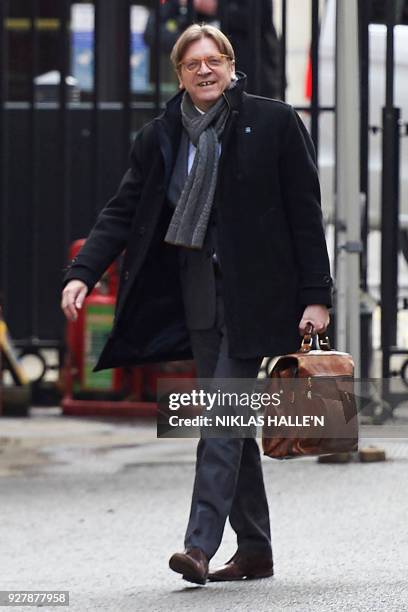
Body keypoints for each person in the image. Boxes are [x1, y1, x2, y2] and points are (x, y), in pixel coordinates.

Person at [61, 24, 332, 585]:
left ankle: (200, 545)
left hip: (261, 294)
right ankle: (256, 549)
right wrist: (83, 273)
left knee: (221, 415)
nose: (205, 70)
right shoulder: (161, 135)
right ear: (178, 73)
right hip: (198, 293)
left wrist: (316, 297)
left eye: (215, 60)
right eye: (192, 64)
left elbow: (306, 216)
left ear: (232, 65)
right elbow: (122, 210)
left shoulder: (275, 122)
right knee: (230, 422)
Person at [144, 0, 282, 98]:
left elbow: (260, 17)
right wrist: (190, 42)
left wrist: (216, 6)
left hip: (253, 81)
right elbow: (152, 32)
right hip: (198, 90)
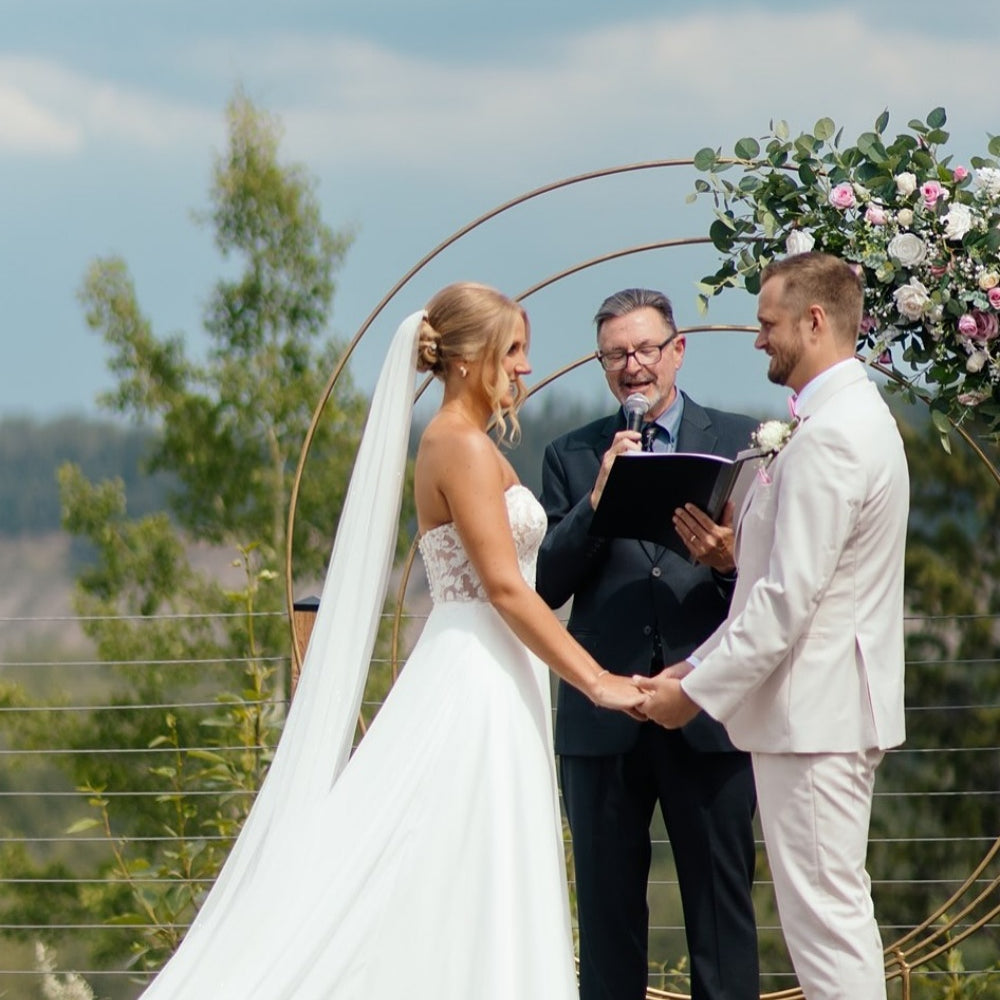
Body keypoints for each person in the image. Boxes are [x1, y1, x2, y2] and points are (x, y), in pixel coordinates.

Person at [133, 282, 645, 1000]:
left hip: (500, 668)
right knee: (448, 847)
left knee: (472, 860)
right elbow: (503, 588)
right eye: (514, 351)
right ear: (468, 360)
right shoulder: (456, 445)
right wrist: (597, 681)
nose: (527, 368)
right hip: (473, 673)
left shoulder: (465, 442)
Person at [637, 252, 909, 1000]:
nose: (758, 340)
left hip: (816, 714)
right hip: (815, 711)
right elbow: (770, 589)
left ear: (814, 321)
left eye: (768, 323)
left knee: (826, 927)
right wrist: (692, 671)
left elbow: (787, 602)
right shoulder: (837, 421)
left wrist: (691, 694)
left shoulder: (831, 437)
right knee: (824, 919)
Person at [536, 287, 760, 1000]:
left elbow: (780, 587)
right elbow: (542, 585)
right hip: (604, 723)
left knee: (722, 923)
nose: (632, 367)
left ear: (678, 349)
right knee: (606, 928)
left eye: (644, 350)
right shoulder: (571, 455)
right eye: (615, 355)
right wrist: (596, 501)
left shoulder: (739, 438)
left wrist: (729, 560)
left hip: (708, 714)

◆ Assignment: When copying the listing, print each line exactly but leave out every picture.

◆ Written solution:
Body keypoints for each person in the image. Boxes are [x1, y1, x2, y2] and points are (x, y), in pixel coordinates.

Person at [61, 24, 332, 585]:
left ankle: (200, 545)
left hip: (261, 294)
right ankle: (256, 549)
right wrist: (83, 273)
left knee: (221, 415)
nose: (205, 70)
right shoulder: (161, 135)
right ear: (178, 73)
right hip: (198, 293)
left wrist: (316, 297)
left eye: (215, 60)
right eye: (192, 64)
left elbow: (306, 216)
left ear: (232, 65)
right elbow: (122, 210)
left shoulder: (275, 122)
right knee: (230, 422)
Person at [144, 0, 282, 98]:
left elbow: (260, 17)
right wrist: (190, 42)
left wrist: (216, 6)
left hip: (253, 81)
right elbow: (152, 32)
right hip: (198, 90)
Body keypoints for each person in the image. Boxes are [x1, y1, x2, y2] and points are (x, y), in pixel coordinates.

Person at [133, 282, 645, 1000]:
left hip: (500, 668)
right knee: (448, 847)
left knee: (472, 860)
right elbow: (503, 588)
right eye: (514, 351)
right ear: (468, 360)
right shoulder: (456, 445)
right wrist: (597, 681)
nose: (527, 368)
right hip: (473, 673)
left shoulder: (465, 442)
Person at [637, 252, 909, 1000]:
nose: (758, 340)
left hip: (816, 714)
right hip: (815, 711)
right elbow: (770, 589)
left ear: (814, 321)
left eye: (768, 323)
left knee: (826, 927)
right wrist: (692, 671)
left elbow: (787, 602)
right shoulder: (837, 421)
left wrist: (691, 694)
left shoulder: (831, 437)
right knee: (824, 919)
Person at [536, 287, 760, 1000]:
left elbow: (780, 587)
right elbow: (542, 585)
right hip: (604, 723)
left knee: (722, 923)
nose: (632, 367)
left ear: (678, 349)
right knee: (606, 928)
left eye: (644, 350)
right shoulder: (571, 455)
right eye: (615, 355)
right wrist: (596, 501)
left shoulder: (739, 438)
left wrist: (729, 560)
left hip: (708, 714)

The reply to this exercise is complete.